De qualquer modo, para prevenir qualquer “incursão de delinquentes”, Gervasio Mamani e a junta de vizinhos que ele lidera instalaram barricadas sobre estrada para La Paz, que fica a cerca de 100 quilômetros.

“Estamos cumprindo a vigília para que não nos ataquem”, diz Mamani, que também é aimara. “Não estamos defendendo um partido político, ou outro”, afirma, recebendo a aprovação de cerca de 20 vizinhos que o acompanham no bloqueio.

Um outro Mamani, um dos sobrenomes mais comuns entre os Aimara, José, um comerciante de 43 anos, toma partido. Com um boné na cabeça para se proteger do sol, prepara em família um “ají de galinha” – prato tradicional que combina arroz e frango com especiarias.

José concorda com Amílcar: graças a Morales, “todos os indígenas e camponeses recuperaram a dignidade”, e enumera as obras do governo de Morales em seu povoado.

“Graças a ele, temos uma escola grande, um terminal terrestre e esgoto, que não tínhamos antes”, aponta.

Se Morales voltar do México, diz José, “a gente vai sair às ruas” para apoiá-lo. “Não somente eu, mas muita gente”, acrescenta.

– Quechua, aimara, guarani –

Em mais de 13 anos de Presidência, Morales aprovou leis como a “lei antirracismo contra toda forma de discriminação”, explica a cientista política María Teresa Zegada, da Universidade Maior de San Simón de Cochabamba.

“Houve uma apropriação muito forte de setores indígenas e camponeses do processo liderado por Evo Morales”, diz.

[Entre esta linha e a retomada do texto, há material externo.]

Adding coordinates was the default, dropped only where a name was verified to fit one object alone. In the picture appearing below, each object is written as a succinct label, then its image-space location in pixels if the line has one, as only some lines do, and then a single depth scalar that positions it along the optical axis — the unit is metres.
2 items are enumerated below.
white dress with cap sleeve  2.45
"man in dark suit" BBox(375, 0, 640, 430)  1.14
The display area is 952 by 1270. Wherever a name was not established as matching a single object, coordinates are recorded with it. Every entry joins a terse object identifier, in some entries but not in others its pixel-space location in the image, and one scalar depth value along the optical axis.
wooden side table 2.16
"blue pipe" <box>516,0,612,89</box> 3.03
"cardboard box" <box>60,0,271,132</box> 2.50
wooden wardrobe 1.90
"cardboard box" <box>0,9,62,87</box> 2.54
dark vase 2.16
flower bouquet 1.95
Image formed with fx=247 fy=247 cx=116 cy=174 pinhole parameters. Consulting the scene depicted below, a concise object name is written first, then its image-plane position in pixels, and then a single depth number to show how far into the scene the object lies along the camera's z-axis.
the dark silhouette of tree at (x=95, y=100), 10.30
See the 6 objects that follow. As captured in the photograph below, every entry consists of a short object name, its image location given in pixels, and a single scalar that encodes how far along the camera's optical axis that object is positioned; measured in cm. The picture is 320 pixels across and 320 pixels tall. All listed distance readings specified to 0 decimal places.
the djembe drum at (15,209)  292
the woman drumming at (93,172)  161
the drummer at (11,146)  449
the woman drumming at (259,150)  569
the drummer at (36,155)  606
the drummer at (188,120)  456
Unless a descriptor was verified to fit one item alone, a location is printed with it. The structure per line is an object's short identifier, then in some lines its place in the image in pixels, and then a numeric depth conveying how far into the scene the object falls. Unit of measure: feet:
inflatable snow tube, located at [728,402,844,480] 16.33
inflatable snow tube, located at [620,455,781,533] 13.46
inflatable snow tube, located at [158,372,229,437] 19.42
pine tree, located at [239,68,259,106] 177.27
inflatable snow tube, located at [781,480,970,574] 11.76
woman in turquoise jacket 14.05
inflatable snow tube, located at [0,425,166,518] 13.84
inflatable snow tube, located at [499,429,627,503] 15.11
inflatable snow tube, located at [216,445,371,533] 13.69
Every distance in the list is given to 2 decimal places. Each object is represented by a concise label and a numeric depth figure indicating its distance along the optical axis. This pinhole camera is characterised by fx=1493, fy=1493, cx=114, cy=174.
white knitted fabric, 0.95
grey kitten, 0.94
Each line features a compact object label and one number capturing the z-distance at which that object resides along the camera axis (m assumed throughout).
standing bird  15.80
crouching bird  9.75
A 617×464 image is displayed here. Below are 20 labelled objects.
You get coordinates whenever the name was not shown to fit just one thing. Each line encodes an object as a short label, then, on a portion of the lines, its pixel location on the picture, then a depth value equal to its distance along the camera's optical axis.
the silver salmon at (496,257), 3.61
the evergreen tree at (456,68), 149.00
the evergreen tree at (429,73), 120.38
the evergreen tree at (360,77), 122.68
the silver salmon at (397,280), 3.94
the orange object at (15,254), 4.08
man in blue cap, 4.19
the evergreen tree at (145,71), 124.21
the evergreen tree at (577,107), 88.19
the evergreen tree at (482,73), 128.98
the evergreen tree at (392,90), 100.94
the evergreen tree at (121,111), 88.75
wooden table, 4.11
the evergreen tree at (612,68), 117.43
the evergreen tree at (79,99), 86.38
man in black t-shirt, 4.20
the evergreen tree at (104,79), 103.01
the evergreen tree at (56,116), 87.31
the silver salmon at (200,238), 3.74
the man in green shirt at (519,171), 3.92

A Constituição de 2009 tentou reparar séculos de injustiça, dando maior protagonismo aos indígenas: reconhecimento de 36 línguas oficiais (entre as quais se incluem o quechua, o aimara e o guarani), reconhecimento da Justiça indígena com seus próprios procedimentos e costumes, ao mesmo nível da Justiça comum e a educação multicultural.


Durante seu governo, a pobreza baixou de 45%, em 2010, para 34,6%, em 2018, segundo dados no Banco Mundial. Seus críticos reclamam, porém, do papel do Estado na economia.

Uma parte dos bolivianos não perdoa Morales por ele ter buscado um quarto mandato, após a consulta popular de 2016 ter-lhe negado o aval para renovar seu mandato por tempo indeterminado.

Os que as urnas lhe negaram foi possibilitado, contudo, pela corte constitucional. Em uma polêmica decisão, o tribunal lhe permitiu continuar a concorrer.

A vitória no primeiro turno das eleições presidenciais de 20 de outubro, em que derrotou o centrista Carlos Mesa, foi questionada pela oposição e derivou em três semanas de protestos em vários pontos do país.

Depois de perder o apoio das Forças Armadas, Morales renunciou no domingo passado, uma saída que motivou novas e violentas manifestações de seus partidários, e a amargura de Amílcar.

“Tão bom presidente que tivemos na Bolívia, não soubemos valorizá-lo”, desabafou.